Sunday, December 30, 2018

"There There" by Tommy Orange

“You know what Gertrude Stein said about Oakland?” Rob says. Dene shakes his head no but actually knows, actually googled quotes about Oakland when researching for his project. He knows exactly what the guy is about to say.  
“There is no there there,” he says in a kind of whisper, with this goofy openmouthed smile Dene wants to punch. Dene wants to tell him he’d looked up the quote in its original context, in her Everybody’s Autobiography, and found that she was talking about how the place where she’d grown up in Oakland had changed so much, that so much development had happened there, that the there of her childhood, the there there, was gone, there was no there there anymore. Dene wants to tell him it’s what happened to Native people, he wants to explain that they’re not the same, that Dene is Native, born and raised in Oakland, from Oakland. Rob probably didn’t look any further into the quote because he’d gotten what he wanted from it. He probably used the quote at dinner parties and made other people like him feel good about taking over neighborhoods they wouldn’t have had the guts to drive through ten years ago.  
The quote is important to Dene. This there there. He hadn’t read Gertrude Stein beyond the quote. But for Native people in this country, all over the Americas, it’s been developed over, buried ancestral land, glass and concrete and wire and steel, unreturnable covered memory. There is no there there. (There, There, pp. 56-57). 
The paragraph above explains the title of There There by Tommy Orange, a novel about American Indians who live in Oakland, California. The paragraph also offers a hint of the complexity of the book.
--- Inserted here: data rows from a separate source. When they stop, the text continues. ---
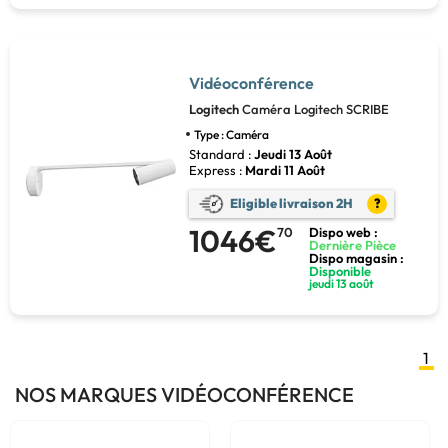
Vidéoconférence
Logitech
Caméra Logitech SCRIBE
Type : Caméra
Standard :
Jeudi 13 Août
Express :
Mardi 11 Août
Eligible livraison 2H
?
1046€
70
Dispo web :
Dernière Pièce
Dispo magasin :
Disponible
jeudi 13 août
1
NOS MARQUES VIDÉOCONFÉRENCE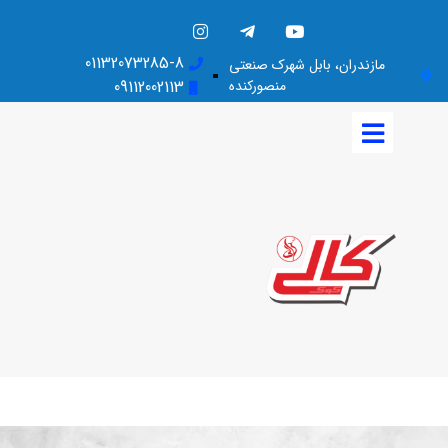
01132073285-8
مازندران، بابل شهرک صنعتی
منصورکنده
09112002113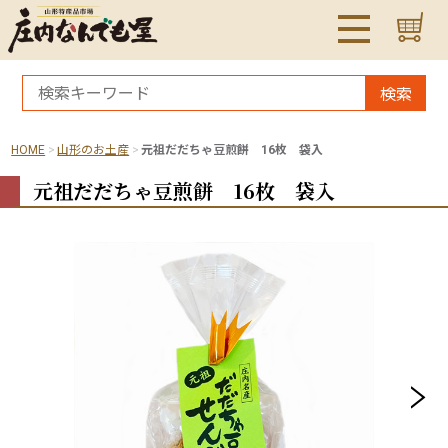
検索
HOME
山形のお土産
元祖だだちゃ豆煎餅 16枚 袋入
元祖だだちゃ豆煎餅 16枚 袋入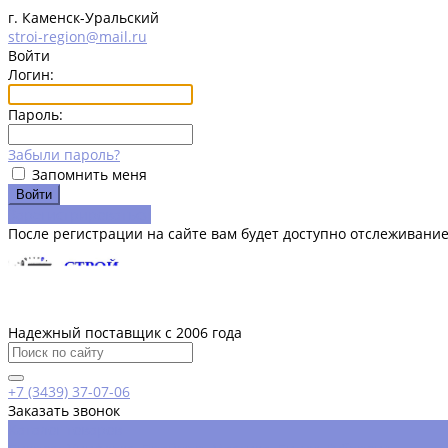
г. Каменск-Уральский
stroi-region@mail.ru
Войти
Логин:
Пароль:
Забыли пароль?
Запомнить меня
Зарегистрироваться
После регистрации на сайте вам будет доступно отслеживание
Надежный поставщик с 2006 года
+7 (3439) 37-07-06
Заказать звонок
Каталог товаров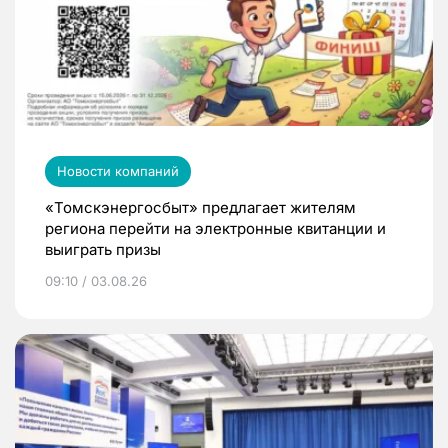
Новости компаний
«Томскэнергосбыт» предлагает жителям
региона перейти на электронные квитанции и
выиграть призы
09:10 / 03.08.26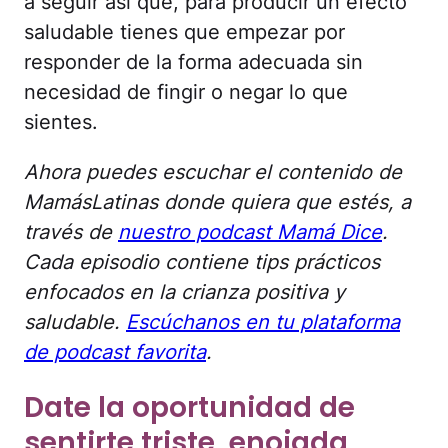
a seguir así que, para producir un efecto
saludable tienes que empezar por
responder de la forma adecuada sin
necesidad de fingir o negar lo que
sientes.
Ahora puedes escuchar el contenido de
MamásLatinas donde quiera que estés, a
través de
nuestro podcast Mamá Dice
.
Cada episodio contiene tips prácticos
enfocados en la crianza positiva y
saludable.
Escúchanos en tu plataforma
de podcast favorita
.
Date la oportunidad de
sentirte triste, enojada,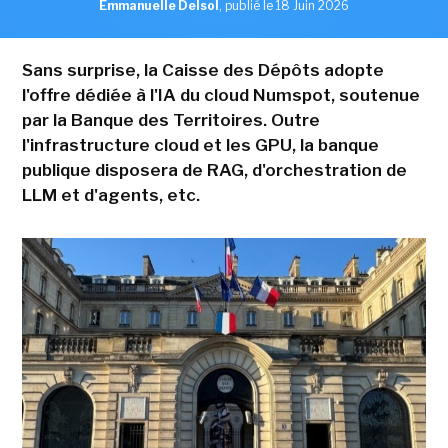
Emmanuelle Delsol
,
publié le 18 Juin 2026
Sans surprise, la Caisse des Dépôts adopte
l'offre dédiée à l'IA du cloud Numspot, soutenue
par la Banque des Territoires. Outre
l'infrastructure cloud et les GPU, la banque
publique disposera de RAG, d'orchestration de
LLM et d'agents, etc.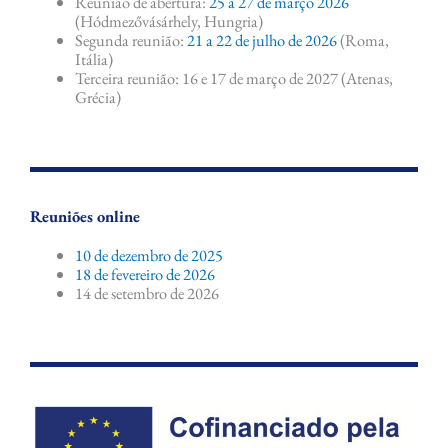
Reunião de abertura:
25 a 27 de março 2026
(Hódmezővásárhely, Hungria)
Segunda reunião:
21 a 22 de julho de 2026
(Roma,
Itália)
Terceira reunião: 16 e 17 de março de 2027 (Atenas,
Grécia)
Reuniões online
10 de dezembro de 2025
18 de fevereiro de 2026
14 de setembro de 2026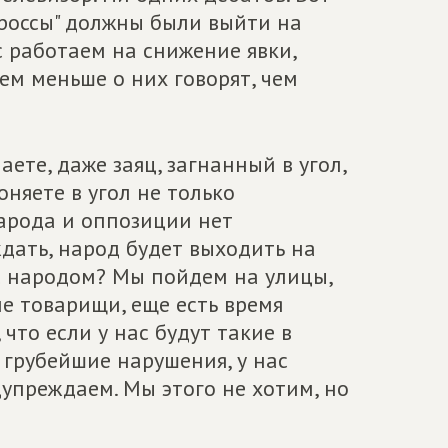
ороссы" должны были выйти на
 работаем на снижение явки,
ем меньше о них говорят, чем
аете, даже заяц, загнанный в угол,
оняете в угол не только
народа и оппозиции нет
дать, народ будет выходить на
 с народом? Мы пойдем на улицы,
ие товарищи, еще есть время
что если у нас будут такие в
 грубейшие нарушения, у нас
дупреждаем. Мы этого не хотим, но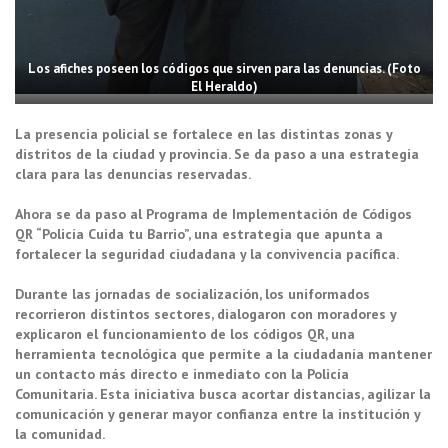
Los afiches poseen los códigos que sirven para las denuncias. (Foto
El Heraldo)
La presencia policial se fortalece en las distintas zonas y
distritos de la ciudad y provincia. Se da paso a una estrategia
clara para las denuncias reservadas.
Ahora se da paso al Programa de Implementación de Códigos
QR “Policía Cuida tu Barrio”, una estrategia que apunta a
fortalecer la seguridad ciudadana y la convivencia pacífica.
Durante las jornadas de socialización, los uniformados
recorrieron distintos sectores, dialogaron con moradores y
explicaron el funcionamiento de los códigos QR, una
herramienta tecnológica que permite a la ciudadanía mantener
un contacto más directo e inmediato con la Policía
Comunitaria. Esta iniciativa busca acortar distancias, agilizar la
comunicación y generar mayor confianza entre la institución y
la comunidad.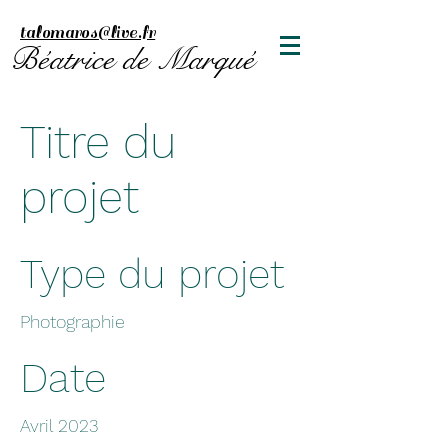
talomaros@live.fr
Béatrice de Marqué
Titre du
projet
Type du projet
Photographie
Date
Avril 2023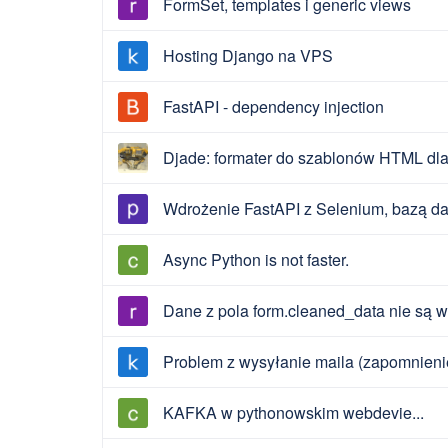
FormSet, templates i generic views
Hosting Django na VPS
FastAPI - dependency injection
Djade: formater do szablonów HTML dl
Wdrożenie FastAPI z Selenium, bazą da
Async Python is not faster.
Dane z pola form.cleaned_data nie są 
Problem z wysyłanie maila (zapomnieni
KAFKA w pythonowskim webdevie...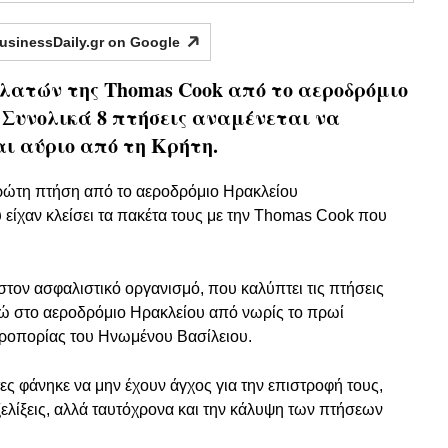
usinessDaily.gr on
Google
λατών της Thomas Cook από το αεροδρόμιο
 Συνολικά 8 πτήσεις αναμένεται να
ι αύριο από τη Κρήτη.
ώτη πτήση από το αεροδρόμιο Ηρακλείου
 είχαν κλείσει τα πακέτα τους με την Thomas Cook που
στον ασφαλιστικό οργανισμό, που καλύπτει τις πτήσεις
ώ στο αεροδρόμιο Ηρακλείου από νωρίς το πρωί
Αεροπορίας του Ηνωμένου Βασίλειου.
τες φάνηκε να μην έχουν άγχος για την επιστροφή τους,
ελίξεις, αλλά ταυτόχρονα και την κάλυψη των πτήσεων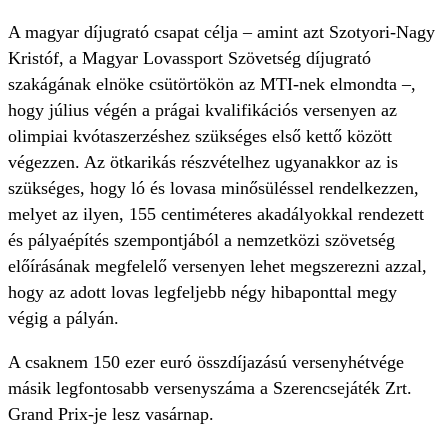
A magyar díjugrató csapat célja – amint azt Szotyori-Nagy
Kristóf, a Magyar Lovassport Szövetség díjugrató
szakágának elnöke csütörtökön az MTI-nek elmondta –,
hogy július végén a prágai kvalifikációs versenyen az
olimpiai kvótaszerzéshez szükséges első kettő között
végezzen. Az ötkarikás részvételhez ugyanakkor az is
szükséges, hogy ló és lovasa minősüléssel rendelkezzen,
melyet az ilyen, 155 centiméteres akadályokkal rendezett
és pályaépítés szempontjából a nemzetközi szövetség
előírásának megfelelő versenyen lehet megszerezni azzal,
hogy az adott lovas legfeljebb négy hibaponttal megy
végig a pályán.
A csaknem 150 ezer euró összdíjazású versenyhétvége
másik legfontosabb versenyszáma a Szerencsejáték Zrt.
Grand Prix-je lesz vasárnap.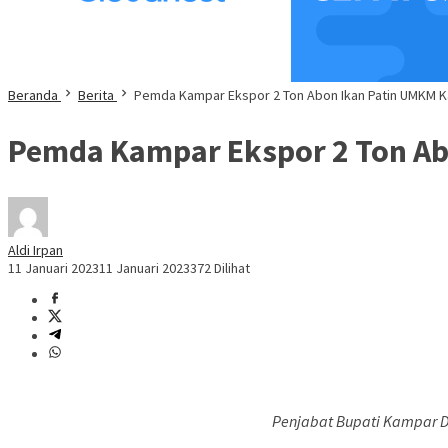
Beranda
Berita
Pemda Kampar Ekspor 2 Ton Abon Ikan Patin UMKM K
Pemda Kampar Ekspor 2 Ton Ab
Aldi Irpan
11 Januari 2023
11 Januari 2023
372 Dilihat
Penjabat Bupati Kampar D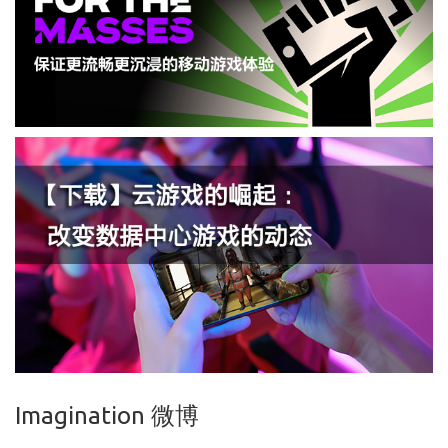
Imagination 微博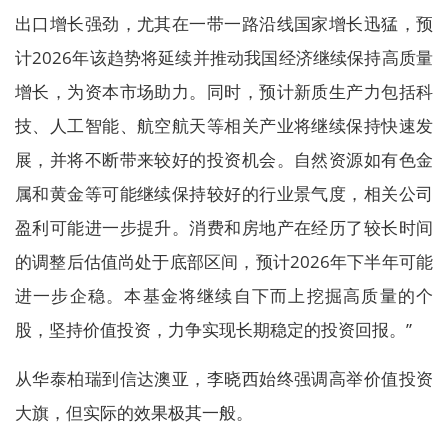
出口增长强劲，尤其在一带一路沿线国家增长迅猛，预
计2026年该趋势将延续并推动我国经济继续保持高质量
增长，为资本市场助力。同时，预计新质生产力包括科
技、人工智能、航空航天等相关产业将继续保持快速发
展，并将不断带来较好的投资机会。自然资源如有色金
属和黄金等可能继续保持较好的行业景气度，相关公司
盈利可能进一步提升。消费和房地产在经历了较长时间
的调整后估值尚处于底部区间，预计2026年下半年可能
进一步企稳。本基金将继续自下而上挖掘高质量的个
股，坚持价值投资，力争实现长期稳定的投资回报。”
从华泰柏瑞到信达澳亚，李晓西始终强调高举价值投资
大旗，但实际的效果极其一般。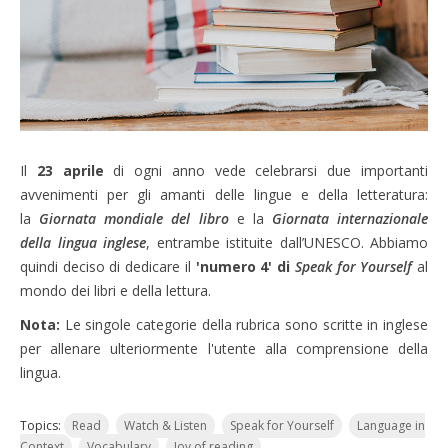
Il
23 aprile
di ogni anno vede celebrarsi due importanti
avvenimenti per gli amanti delle lingue e della letteratura:
la
Giornata mondiale del libro
e la
Giornata internazionale
della lingua inglese
, entrambe istituite dall’UNESCO. Abbiamo
quindi deciso di dedicare il
'numero 4' di
Speak for Yourself
al
mondo dei libri e della lettura.
Nota:
Le singole categorie della rubrica
sono scritte in inglese
per allenare ulteriormente l'utente alla comprensione della
lingua.
Topics:
Read
Watch & Listen
Speak for Yourself
Language in
Context
Vocabulary
Joy of reading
There There has many characters, all of them narrating their stories. They search for an identity that doesn't even have a single name, though they mostly use "Native." One wrote:
"We are Indians and Native Americans, American Indians and Native American Indians, North American Indians, Natives, NDNs and Ind’ins, Status Indians and Non-Status Indians, First Nations Indians and Indians so Indian we either think about the fact of it every single day or we never think about it at all. We are Urban Indians and Indigenous Indians, Rez Indians and Indians from Mexico and Central and South America. We are Alaskan Native Indians, Native Hawaiians, and European expatriate Indians, Indians from eight different tribes with quarter-blood quantum requirements and so not federally recognized Indian kinds of Indians." (p. 185).
A key idea in the book is that Natives live in many places, mainly not reservations:
"We came to know the downtown Oakland skyline better than we did any sacred mountain range, the redwoods in the Oakland hills better than any other deep wild forest. We know the sound of the freeway better than we do rivers, the howl of distant trains better than wolf howls, we know the smell of gas and freshly wet concrete and burned rubber better than we do the smell of cedar or sage or even fry bread— which isn’t traditional, like reservations aren’t traditional, but nothing is original, everything comes from something that came before, which was once nothing. Everything is new and doomed. We ride buses, trains, and cars across, over, and under concrete plains. Being Indian has never been about returning to the land. The land is everywhere or nowhere. (p. 24). 
Food, clothing, dances, songs, family connections -- every part of their identity is questioned and problematic. 
"They only knew about Indian tacos because their grandma made them for their birthdays. It was one of the few Indian things she did. And she was always sure to remind them that it’s not traditional, and that it comes from lacking resources and wanting comfort food." (p. 181).
And they also have parents, siblings, homes or no homes, smart phones, computers, drones, games, favorite literary works, jobs or no jobs, money or no money, ambitions, and more. Besides the passages about identity, the book has a suspenseful plot and lots of complications. It's not a boring work of navel-gazing, it's about convincingly presented individuals with all sorts of challenges in their lives. I found it very readable and likable. 

1 comment:

Jeanie said...

I've said that quote a lot. About politicians (one comes to mind), places (more than once about my town), ideas. Thanks for a review of an interesting sounding book.

And happy new year! We'll make our meet-up happen soon!